*** Data listing Section Begins ***

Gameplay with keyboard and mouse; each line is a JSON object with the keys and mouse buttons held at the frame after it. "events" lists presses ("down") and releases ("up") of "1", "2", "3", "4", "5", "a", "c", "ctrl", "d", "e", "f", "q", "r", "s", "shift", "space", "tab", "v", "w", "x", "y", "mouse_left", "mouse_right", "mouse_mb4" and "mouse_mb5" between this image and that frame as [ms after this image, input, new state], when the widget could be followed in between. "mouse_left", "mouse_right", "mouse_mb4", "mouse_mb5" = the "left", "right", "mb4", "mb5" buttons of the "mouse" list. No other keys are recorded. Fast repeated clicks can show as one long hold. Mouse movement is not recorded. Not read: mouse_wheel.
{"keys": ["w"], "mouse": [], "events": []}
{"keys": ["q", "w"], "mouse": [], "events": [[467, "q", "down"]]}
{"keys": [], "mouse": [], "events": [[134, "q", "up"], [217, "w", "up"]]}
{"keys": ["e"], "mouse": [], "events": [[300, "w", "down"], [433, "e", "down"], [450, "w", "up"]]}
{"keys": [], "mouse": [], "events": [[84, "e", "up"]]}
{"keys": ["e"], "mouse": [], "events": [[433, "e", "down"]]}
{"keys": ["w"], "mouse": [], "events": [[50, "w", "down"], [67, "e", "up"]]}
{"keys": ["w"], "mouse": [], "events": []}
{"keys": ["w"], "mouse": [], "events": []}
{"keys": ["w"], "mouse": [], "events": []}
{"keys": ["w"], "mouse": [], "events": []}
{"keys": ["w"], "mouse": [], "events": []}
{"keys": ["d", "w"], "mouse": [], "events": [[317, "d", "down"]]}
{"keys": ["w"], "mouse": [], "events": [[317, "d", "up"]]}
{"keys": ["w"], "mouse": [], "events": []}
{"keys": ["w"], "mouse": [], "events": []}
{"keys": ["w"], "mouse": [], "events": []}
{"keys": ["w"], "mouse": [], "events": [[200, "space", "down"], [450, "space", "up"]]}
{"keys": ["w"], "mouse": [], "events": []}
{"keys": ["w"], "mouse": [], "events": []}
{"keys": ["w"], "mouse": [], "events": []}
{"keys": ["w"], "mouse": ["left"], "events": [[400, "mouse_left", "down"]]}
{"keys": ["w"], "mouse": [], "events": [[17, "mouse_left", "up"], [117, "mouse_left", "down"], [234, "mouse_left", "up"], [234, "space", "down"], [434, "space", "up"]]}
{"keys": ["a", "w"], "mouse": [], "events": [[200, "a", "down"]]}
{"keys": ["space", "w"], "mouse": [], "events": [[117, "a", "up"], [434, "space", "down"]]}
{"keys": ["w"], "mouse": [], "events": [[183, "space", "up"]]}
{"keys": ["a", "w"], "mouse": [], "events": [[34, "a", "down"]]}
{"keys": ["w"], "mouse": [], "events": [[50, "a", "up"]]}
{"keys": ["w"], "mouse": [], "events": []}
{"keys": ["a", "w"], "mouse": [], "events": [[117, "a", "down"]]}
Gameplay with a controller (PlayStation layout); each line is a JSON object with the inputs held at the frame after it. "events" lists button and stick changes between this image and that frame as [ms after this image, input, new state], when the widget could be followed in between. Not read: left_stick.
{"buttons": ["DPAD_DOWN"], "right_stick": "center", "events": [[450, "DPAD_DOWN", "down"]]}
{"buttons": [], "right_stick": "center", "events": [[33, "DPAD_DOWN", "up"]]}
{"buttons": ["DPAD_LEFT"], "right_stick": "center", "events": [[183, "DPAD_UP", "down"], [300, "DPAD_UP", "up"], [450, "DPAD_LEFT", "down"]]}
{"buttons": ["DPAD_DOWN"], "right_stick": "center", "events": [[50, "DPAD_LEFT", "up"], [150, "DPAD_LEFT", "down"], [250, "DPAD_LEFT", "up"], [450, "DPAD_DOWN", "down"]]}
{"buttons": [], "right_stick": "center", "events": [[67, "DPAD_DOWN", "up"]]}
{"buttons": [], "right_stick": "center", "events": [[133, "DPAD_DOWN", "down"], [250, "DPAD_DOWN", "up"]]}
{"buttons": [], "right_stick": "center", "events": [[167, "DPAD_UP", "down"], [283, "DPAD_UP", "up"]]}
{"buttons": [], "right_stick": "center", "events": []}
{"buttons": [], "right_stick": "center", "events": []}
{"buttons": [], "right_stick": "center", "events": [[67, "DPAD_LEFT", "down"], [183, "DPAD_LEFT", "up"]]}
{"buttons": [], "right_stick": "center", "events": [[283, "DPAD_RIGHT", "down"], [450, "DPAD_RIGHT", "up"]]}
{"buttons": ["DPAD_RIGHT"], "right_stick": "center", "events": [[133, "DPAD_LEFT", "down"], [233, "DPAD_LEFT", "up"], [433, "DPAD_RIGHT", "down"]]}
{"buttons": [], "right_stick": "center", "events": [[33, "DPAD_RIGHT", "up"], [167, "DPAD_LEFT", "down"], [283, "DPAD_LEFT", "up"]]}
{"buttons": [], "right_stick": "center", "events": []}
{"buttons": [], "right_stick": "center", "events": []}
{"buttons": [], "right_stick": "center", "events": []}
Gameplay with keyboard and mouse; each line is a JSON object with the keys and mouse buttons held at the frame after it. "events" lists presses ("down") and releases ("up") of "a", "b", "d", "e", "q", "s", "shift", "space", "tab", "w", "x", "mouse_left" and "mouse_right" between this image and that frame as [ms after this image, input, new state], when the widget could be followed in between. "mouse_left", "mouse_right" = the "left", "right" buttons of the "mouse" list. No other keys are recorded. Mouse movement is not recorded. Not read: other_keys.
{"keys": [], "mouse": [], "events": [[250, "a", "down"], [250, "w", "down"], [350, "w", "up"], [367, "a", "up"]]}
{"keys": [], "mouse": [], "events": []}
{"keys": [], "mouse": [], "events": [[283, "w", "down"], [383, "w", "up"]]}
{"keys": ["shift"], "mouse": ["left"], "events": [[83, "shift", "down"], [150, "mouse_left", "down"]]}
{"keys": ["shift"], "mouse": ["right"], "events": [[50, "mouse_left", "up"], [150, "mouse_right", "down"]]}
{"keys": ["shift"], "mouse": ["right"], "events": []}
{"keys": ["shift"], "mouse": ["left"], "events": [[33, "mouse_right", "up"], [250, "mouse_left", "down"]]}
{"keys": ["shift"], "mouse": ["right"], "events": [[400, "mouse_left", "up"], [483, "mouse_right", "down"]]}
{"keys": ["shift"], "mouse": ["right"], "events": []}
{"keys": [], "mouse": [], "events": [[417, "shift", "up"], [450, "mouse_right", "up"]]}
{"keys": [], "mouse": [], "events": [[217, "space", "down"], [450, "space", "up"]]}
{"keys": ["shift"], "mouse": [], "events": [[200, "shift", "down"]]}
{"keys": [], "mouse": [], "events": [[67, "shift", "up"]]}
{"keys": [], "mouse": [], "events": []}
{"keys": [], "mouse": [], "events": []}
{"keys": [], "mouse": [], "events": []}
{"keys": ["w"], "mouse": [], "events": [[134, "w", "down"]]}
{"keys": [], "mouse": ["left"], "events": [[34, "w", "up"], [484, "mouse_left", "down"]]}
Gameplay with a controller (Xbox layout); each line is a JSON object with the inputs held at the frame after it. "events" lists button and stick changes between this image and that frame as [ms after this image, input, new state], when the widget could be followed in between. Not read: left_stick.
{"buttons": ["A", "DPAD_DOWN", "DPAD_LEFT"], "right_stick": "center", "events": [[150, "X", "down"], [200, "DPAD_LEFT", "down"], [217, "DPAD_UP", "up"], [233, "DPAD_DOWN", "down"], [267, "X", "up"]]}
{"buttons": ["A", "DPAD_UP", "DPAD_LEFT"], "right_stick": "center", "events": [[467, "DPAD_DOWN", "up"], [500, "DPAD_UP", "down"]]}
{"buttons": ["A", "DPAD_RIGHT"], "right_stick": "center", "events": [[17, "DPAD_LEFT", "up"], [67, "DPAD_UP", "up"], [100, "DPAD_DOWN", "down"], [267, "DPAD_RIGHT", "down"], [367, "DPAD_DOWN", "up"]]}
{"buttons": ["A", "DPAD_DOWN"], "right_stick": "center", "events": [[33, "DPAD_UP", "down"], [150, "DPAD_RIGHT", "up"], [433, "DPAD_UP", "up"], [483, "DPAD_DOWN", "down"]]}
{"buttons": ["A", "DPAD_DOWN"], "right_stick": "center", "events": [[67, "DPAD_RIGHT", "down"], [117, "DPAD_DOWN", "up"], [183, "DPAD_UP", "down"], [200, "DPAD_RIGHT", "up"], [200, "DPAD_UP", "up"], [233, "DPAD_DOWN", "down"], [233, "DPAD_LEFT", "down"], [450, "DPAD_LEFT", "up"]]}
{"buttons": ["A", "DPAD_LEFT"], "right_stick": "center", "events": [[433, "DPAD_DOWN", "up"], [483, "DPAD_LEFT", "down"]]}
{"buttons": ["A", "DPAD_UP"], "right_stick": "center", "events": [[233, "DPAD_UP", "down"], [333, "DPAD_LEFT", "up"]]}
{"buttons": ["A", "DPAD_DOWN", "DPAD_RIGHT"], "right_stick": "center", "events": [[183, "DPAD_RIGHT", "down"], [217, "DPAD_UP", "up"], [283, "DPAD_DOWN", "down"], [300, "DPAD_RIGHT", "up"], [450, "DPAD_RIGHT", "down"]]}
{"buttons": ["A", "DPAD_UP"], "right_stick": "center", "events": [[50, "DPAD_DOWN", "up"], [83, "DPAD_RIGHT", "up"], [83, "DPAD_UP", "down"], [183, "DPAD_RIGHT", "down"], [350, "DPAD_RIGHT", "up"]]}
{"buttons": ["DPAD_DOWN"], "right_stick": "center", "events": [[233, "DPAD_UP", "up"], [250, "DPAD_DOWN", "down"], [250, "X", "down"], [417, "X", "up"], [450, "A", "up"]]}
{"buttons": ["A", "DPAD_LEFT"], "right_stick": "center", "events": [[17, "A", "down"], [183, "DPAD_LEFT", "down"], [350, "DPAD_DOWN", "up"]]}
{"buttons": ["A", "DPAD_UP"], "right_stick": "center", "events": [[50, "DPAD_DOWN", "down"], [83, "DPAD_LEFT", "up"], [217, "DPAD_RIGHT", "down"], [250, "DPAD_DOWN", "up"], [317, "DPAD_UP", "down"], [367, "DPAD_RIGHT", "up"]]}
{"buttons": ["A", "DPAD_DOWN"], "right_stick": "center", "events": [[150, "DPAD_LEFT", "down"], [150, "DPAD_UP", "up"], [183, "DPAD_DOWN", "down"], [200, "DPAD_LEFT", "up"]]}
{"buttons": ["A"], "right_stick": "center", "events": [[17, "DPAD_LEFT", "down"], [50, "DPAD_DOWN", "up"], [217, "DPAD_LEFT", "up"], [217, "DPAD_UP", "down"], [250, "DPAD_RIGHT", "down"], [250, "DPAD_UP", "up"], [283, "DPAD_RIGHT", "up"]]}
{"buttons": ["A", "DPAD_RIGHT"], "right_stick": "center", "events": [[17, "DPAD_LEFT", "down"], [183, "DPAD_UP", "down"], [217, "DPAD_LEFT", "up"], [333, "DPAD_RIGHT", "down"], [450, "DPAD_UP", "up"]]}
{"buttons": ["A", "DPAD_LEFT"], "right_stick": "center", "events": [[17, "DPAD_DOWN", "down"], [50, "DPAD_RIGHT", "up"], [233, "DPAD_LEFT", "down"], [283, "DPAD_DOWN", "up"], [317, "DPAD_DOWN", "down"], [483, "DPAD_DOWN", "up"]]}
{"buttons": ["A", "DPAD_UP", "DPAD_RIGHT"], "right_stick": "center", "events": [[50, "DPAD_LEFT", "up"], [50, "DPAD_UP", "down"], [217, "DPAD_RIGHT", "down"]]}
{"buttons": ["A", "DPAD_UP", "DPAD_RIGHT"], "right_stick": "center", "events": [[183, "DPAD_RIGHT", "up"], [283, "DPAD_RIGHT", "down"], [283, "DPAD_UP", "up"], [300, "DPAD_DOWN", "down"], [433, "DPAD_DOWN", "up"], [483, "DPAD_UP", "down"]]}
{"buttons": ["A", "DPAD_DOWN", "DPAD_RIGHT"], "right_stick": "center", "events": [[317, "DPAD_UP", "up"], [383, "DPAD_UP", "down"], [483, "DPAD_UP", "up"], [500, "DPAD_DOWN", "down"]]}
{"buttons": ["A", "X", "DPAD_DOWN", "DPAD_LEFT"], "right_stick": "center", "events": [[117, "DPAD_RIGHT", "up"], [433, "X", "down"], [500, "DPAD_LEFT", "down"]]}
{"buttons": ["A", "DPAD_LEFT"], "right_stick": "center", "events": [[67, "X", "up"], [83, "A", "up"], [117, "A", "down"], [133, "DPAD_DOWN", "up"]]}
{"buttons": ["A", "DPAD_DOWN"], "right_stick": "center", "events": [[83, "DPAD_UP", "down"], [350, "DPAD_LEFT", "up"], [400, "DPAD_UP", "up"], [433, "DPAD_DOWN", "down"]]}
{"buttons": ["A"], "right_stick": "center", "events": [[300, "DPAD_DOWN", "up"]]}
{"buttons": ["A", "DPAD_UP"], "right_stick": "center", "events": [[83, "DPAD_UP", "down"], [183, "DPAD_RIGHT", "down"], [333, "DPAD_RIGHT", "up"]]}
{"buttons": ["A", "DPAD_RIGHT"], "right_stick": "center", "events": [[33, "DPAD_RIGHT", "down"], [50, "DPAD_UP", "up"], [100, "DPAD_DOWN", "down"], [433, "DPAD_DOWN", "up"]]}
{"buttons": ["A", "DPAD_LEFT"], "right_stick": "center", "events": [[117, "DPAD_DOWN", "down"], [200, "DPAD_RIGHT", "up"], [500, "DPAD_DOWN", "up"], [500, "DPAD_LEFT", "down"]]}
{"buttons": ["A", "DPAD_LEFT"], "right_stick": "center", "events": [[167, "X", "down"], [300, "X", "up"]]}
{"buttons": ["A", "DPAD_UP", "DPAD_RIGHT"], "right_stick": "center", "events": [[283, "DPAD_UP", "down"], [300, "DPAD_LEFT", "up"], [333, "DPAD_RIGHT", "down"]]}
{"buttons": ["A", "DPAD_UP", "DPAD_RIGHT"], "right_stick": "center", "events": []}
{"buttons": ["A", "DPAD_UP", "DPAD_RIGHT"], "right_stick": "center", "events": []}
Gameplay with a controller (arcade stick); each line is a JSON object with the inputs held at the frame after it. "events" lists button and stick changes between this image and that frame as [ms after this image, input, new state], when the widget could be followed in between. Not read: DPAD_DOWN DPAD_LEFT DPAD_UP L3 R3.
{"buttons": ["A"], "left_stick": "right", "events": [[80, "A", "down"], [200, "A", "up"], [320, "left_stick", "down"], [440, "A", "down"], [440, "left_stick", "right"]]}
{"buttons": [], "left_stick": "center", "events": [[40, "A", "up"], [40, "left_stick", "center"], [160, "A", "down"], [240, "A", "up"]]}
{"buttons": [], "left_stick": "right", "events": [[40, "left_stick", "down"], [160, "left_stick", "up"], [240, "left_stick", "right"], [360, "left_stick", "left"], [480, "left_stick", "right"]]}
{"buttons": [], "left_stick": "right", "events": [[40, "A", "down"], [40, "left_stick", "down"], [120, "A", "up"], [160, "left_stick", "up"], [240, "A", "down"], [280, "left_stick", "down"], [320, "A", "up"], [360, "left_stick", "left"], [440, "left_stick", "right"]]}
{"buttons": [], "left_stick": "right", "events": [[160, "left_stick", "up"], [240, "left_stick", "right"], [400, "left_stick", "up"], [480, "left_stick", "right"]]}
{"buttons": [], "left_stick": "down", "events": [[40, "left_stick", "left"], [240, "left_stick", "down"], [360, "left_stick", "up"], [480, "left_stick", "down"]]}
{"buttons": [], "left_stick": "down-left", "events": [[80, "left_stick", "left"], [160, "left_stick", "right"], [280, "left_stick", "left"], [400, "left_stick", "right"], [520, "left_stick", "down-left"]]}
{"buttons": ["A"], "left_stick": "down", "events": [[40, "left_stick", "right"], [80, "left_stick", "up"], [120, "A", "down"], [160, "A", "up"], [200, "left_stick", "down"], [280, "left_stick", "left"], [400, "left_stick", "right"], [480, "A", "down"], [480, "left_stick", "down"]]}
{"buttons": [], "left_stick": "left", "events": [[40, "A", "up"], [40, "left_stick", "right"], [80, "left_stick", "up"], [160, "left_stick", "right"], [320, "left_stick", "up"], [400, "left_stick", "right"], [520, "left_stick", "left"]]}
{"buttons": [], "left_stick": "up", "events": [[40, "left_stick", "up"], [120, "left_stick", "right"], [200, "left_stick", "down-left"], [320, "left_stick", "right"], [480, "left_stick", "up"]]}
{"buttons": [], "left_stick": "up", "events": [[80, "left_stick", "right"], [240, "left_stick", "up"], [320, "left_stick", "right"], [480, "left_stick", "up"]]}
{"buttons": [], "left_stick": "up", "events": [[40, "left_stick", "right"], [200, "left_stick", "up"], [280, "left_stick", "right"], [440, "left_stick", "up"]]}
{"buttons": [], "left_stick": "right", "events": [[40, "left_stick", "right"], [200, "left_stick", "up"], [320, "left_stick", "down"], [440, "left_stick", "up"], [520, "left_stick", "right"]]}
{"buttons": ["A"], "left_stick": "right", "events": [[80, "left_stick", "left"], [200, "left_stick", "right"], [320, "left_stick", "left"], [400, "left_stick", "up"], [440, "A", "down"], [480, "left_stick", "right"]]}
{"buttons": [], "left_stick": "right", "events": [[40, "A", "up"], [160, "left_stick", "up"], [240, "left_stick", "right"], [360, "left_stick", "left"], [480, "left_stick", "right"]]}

*** Data listing Section Ends ***

__Task to carry out__:
Each line above that has the word "layout" should be copied.

__Your response__:
Gameplay with a controller (PlayStation layout); each line is a JSON object with the inputs held at the frame after it. "events" lists button and stick changes between this image and that frame as [ms after this image, input, new state], when the widget could be followed in between. Not read: left_stick.
Gameplay with a controller (Xbox layout); each line is a JSON object with the inputs held at the frame after it. "events" lists button and stick changes between this image and that frame as [ms after this image, input, new state], when the widget could be followed in between. Not read: left_stick.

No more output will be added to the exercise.